The board of Hargreaves Lansdown has announced its intention to recommend the £11.40-a-share cash offer to its shareholders. As part of the deal, Peter Hargreaves, the billionaire co-founder who owns nearly a fifth of the group, will remain partially invested by rolling over half of his 19.8% stake while cashing out the remainder for approximately £535 million. Stephen Lansdown, the other co-founder, is also backing the consortium’s offer and will take cash for his entire 5.7% stake, valued at £309 million.

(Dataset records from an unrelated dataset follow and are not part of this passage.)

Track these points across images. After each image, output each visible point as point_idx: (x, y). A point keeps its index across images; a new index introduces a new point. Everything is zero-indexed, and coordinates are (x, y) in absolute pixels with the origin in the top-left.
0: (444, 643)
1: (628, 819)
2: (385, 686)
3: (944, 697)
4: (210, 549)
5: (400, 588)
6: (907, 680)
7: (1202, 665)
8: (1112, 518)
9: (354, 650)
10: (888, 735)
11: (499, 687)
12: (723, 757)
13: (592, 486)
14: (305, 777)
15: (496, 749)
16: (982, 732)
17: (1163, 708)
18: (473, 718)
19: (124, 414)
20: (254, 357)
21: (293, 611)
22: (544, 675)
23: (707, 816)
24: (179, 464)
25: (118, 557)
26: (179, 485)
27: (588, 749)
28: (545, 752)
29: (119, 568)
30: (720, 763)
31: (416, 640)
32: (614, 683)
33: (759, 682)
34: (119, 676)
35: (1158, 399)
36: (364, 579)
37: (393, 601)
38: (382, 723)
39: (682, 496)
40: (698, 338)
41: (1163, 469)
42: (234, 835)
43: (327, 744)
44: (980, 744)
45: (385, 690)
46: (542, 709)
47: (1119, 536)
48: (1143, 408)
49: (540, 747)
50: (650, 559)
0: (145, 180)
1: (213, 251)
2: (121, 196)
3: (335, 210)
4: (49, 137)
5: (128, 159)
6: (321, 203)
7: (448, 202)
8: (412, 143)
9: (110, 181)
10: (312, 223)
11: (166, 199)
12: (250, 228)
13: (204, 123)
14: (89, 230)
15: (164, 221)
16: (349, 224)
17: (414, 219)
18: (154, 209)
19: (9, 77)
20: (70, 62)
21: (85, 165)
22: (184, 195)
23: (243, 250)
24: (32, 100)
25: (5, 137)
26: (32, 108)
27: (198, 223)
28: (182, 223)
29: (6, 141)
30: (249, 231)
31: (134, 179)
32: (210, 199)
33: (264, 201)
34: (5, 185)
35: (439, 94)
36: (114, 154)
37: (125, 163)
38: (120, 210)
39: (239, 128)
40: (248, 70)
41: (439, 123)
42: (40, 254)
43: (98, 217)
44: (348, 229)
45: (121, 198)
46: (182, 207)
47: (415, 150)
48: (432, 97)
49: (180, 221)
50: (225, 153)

With the support of investors representing 25.5% of Hargreaves Lansdown’s equity, the likelihood of the takeover going through is high. However, some analysts have criticised the offer, arguing that it undervalues the group. Jefferies’ analysts noted that although the offer represents a 54% premium to the pre-offer share price, they believe there is greater value in Hargreaves Lansdown in the medium term. Investec analysts also cautioned that the takeover “does not represent a ‘knock-out’ price” and suggested that there is still an opportunity for an alternative bidder to emerge.
The fate of the company has been uncertain since May when it revealed that it had been approached about a takeover by the consortium in the previous month. Despite spurning three initial bids, the board indicated in June that it was minded to back a fourth proposal from the suitors, valuing the company at £11.40 a share.
The bid also included an alternative option for shareholders to remain invested in the wealth manager, up to a limit of 35% of the group’s equity. Some shareholders have criticised the bid, arguing that the roll-over option creates a “two-tier” deal.
While this alternative is open to all shareholders, many City funds may find it difficult to hold paper in unlisted companies and will be forced to accept the consortium’s cash offer, even if they had wanted to remain invested in the group after it was taken private.
The deal was confirmed alongside Hargreaves Lansdown’s full-year results, which showed a slight dip in pre-tax profits to £396.3 million from £402.7 million in 2023. Despite this, the results were better than City analysts had expected.
Following the announcement, Hargreaves Lansdown shares rose 2.3%, or 24½p, to £11.02.